• DESCRIPTION OF THE TASK:
Using the data beneath this instruction, retype only the lines from the one that contains "d'informatique sur youtube" down to the one that contains "Haut de page", both included, exactly as they appear.

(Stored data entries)
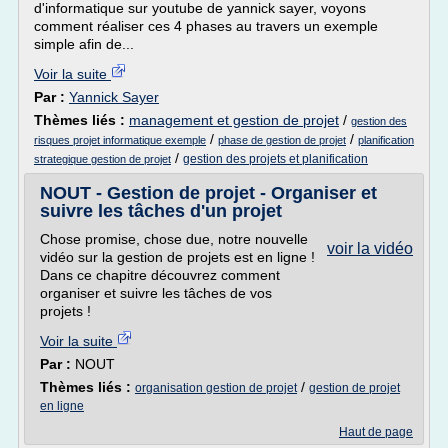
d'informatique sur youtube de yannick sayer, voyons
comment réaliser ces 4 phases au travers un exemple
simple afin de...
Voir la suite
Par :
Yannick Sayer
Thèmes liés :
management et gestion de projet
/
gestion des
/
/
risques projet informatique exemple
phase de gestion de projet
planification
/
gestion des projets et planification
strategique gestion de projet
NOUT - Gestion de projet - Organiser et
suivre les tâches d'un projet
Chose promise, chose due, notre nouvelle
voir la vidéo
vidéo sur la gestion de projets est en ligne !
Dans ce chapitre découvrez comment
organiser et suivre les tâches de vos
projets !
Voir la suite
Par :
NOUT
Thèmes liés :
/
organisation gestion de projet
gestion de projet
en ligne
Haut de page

--

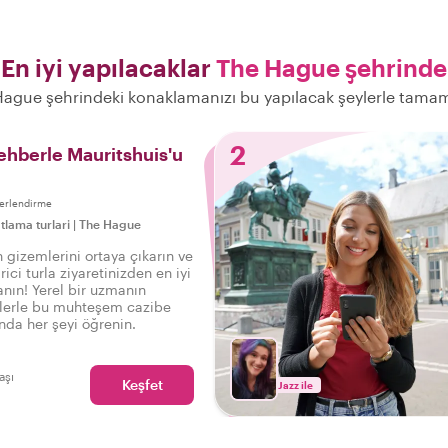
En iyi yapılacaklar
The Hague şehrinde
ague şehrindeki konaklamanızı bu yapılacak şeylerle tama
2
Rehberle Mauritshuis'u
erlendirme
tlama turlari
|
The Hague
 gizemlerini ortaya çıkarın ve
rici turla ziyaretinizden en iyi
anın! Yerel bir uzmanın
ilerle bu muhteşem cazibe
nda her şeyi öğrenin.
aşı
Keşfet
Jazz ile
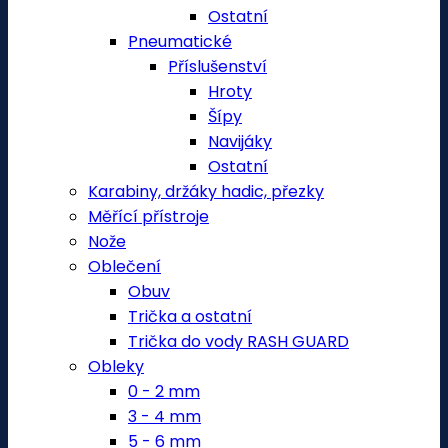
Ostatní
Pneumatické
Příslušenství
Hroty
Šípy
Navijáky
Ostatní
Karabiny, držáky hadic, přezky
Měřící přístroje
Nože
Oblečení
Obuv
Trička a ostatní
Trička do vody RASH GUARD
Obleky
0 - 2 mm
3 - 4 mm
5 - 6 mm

• ANSWER TO THIS PROBLEM:
d'informatique sur youtube de yannick sayer, voyons
comment réaliser ces 4 phases au travers un exemple
simple afin de...
Voir la suite
Par :
Yannick Sayer
Thèmes liés :
management et gestion de projet
/
gestion des
/
/
risques projet informatique exemple
phase de gestion de projet
planification
/
gestion des projets et planification
strategique gestion de projet
NOUT - Gestion de projet - Organiser et
suivre les tâches d'un projet
Chose promise, chose due, notre nouvelle
voir la vidéo
vidéo sur la gestion de projets est en ligne !
Dans ce chapitre découvrez comment
organiser et suivre les tâches de vos
projets !
Voir la suite
Par :
NOUT
Thèmes liés :
/
organisation gestion de projet
gestion de projet
en ligne
Haut de page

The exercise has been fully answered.